Tradicionalmente, os primeiros atores dos mercados de PPPs ou concessões são as construtoras. Na Espanha é assim também, e em vários outros países. Quando uma construtora faz parte da licitação para operar o local, o objetivo acaba sendo fazer a obra logo para retirar o máximo do valor investido dali, e depois, se possível, vender a participação. Pela natureza do projeto, construtoras não têm interesse em ficar muito tempo com a operação. Isso é ruim porque entregar a construção acontece em um prazo curto, dois ou três anos, mas a entrega do serviço com que você se comprometeu vai durar décadas. O cliente, que nesse caso é o cidadão, espera mais do que a construção, ele quer a operação funcionando bem. Um dos riscos é que as construtoras que ganham esses contratos acabam apresentando propostas irreais, com um custo inicial demasiadamente alto e gastos com operação super enxutos. Então, depois, a operação fica debilitada e o cidadão não fica satisfeito com o serviço. Isso aconteceu lá fora, mas as coisas se ajustaram com o tempo. Como no Brasil o sistema de PPPs é novo, acho que os próximos contratos devem ser melhores, porque tanto o setor público como o privado parecem querer melhorar.
Qual é a solução para isso?
A solução é o modelo inglês, onde você tem atores diferentes e instituições financeiras como garantidoras. A construtora executa a obra em um contrato de preço fechado. O banco que entrega o financiamento exige um contrato de responsabilidade da construtora e outro contrato de responsabilidade do operador. Aí entra a figura do verificador independente, que tem um papel fundamental: o de cobrar a execução do serviço de maneira exemplar. Nós não podemos aceitar que o setor público entregue algo parcial ao setor privado e repasse algo parcial à população. Os indicadores têm que ser públicos e esse verificador tem que ser responsável por colocar isso na internet, por exemplo, e por cobrar a concessionária. Esse controle é fundamental.
A primeira PPP do Brasil, que foi a do metrô de São Paulo, tem menos de 10 anos de vida. É pela pouca experiência que os erros são comuns?
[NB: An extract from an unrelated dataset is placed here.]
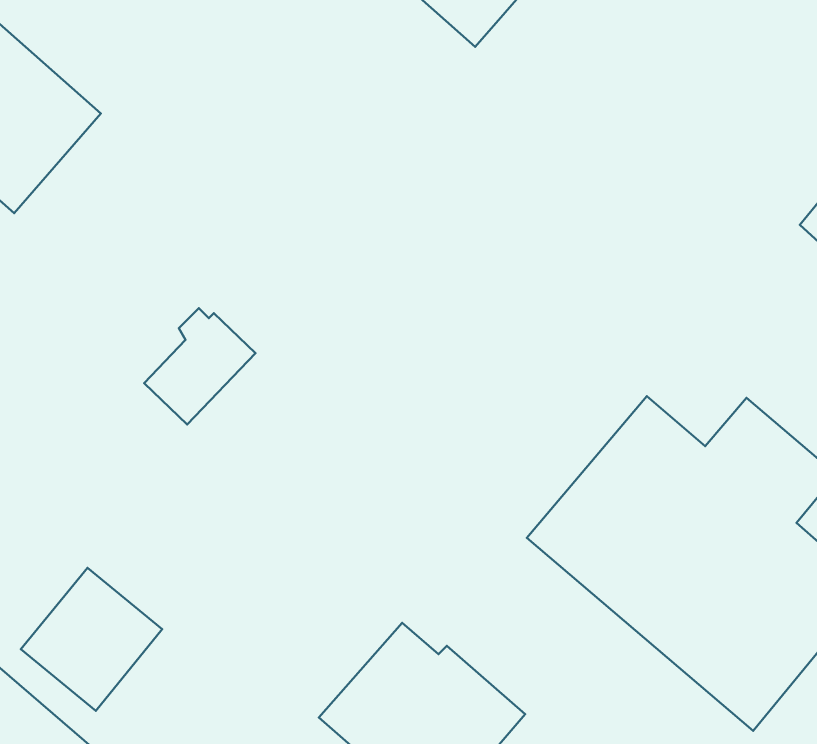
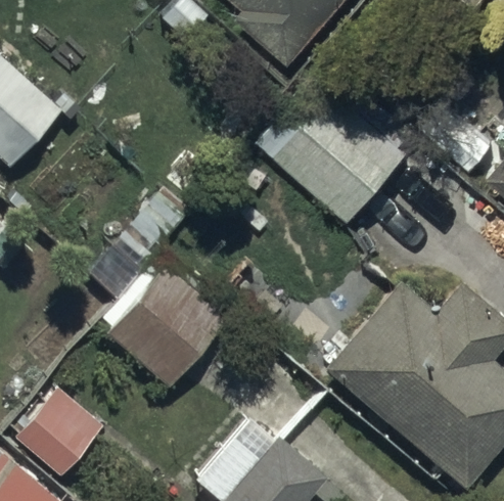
building: none -> [262,77,411,222]
building: none -> [104,270,225,388]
Eu acho que é como tudo, as coisas têm que seguir uma evolução. A estrutura jurídica tem que evoluir, com garantias reais mais claras, para evitar a abertura de processos de reequilíbrio e remodelagem. A cláusula de ajuste tem que ser acionada de maneira excepcional. Além disso, para melhorar o ambiente, outros pontos têm que ser melhorados, como os reajustes de preços, porque alguns contratos não consideram a estrutura do curso operacional. Quando o contrato considera um reajuste de 25 anos pelo índice da inflação, mas o reajuste dos dissídios é superior ao índice, existe um problema que não é sistemático. As fórmulas de reajuste têm que tomar em consideração a real estrutura do preço e não ser uma decisão unilateral. O objetivo de uma PPP é dar bons serviços para a população e ponto. A administração pública tem que entender isso e não deixar a iniciativa privada insegura com a mudança de governos, por exemplo. E a iniciativa privada tem que estar aberta a mais transparência e controle.
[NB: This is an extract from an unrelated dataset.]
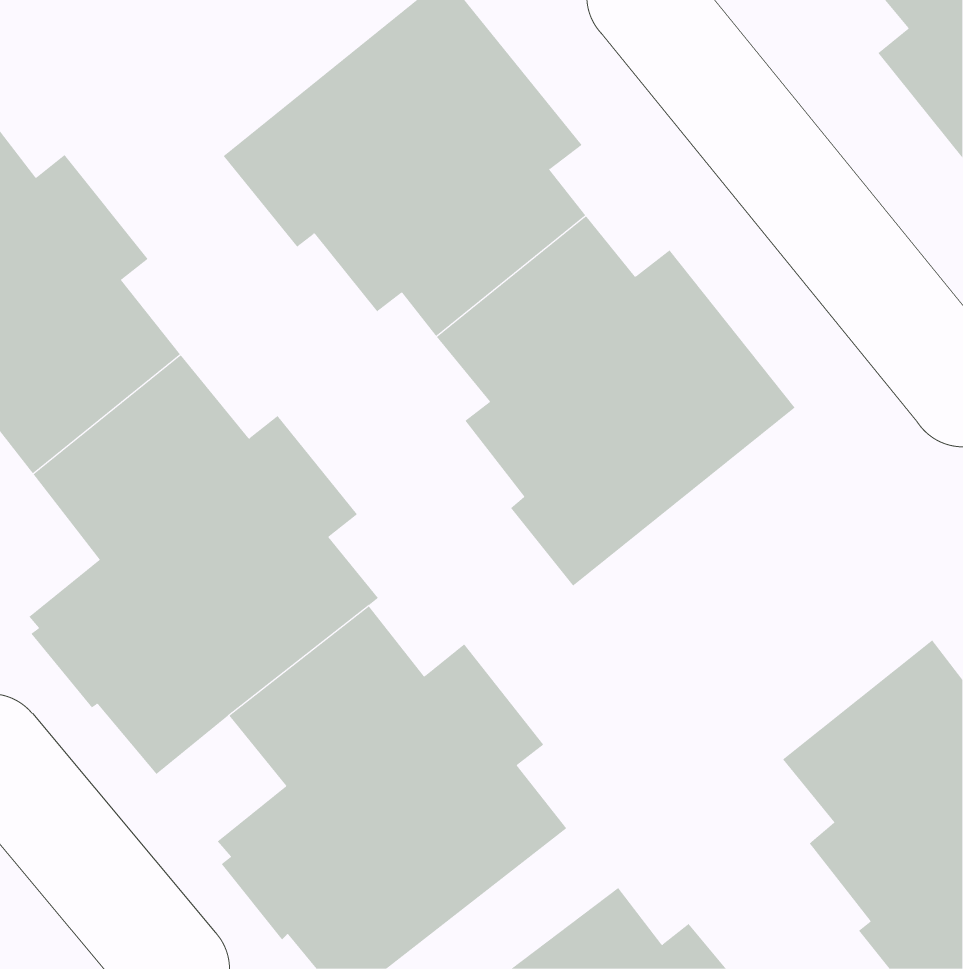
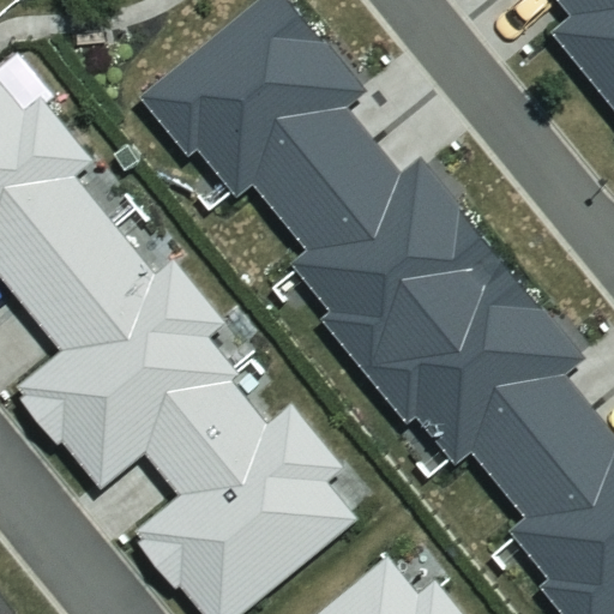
building: none -> [361,257,588,478]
Uma grande parcela da população desconfia das PPPs, achando que não vai ser bem servida. Como quebrar essa barreira?
É preciso explicar a situação, mas a população só vai entender quando ver que o sistema funciona, que ela é bem atendida. Por isso o controle é fundamental. A transparência tem que ser total para que o cidadão tenha certeza que o projeto está sendo executado da maneira correta.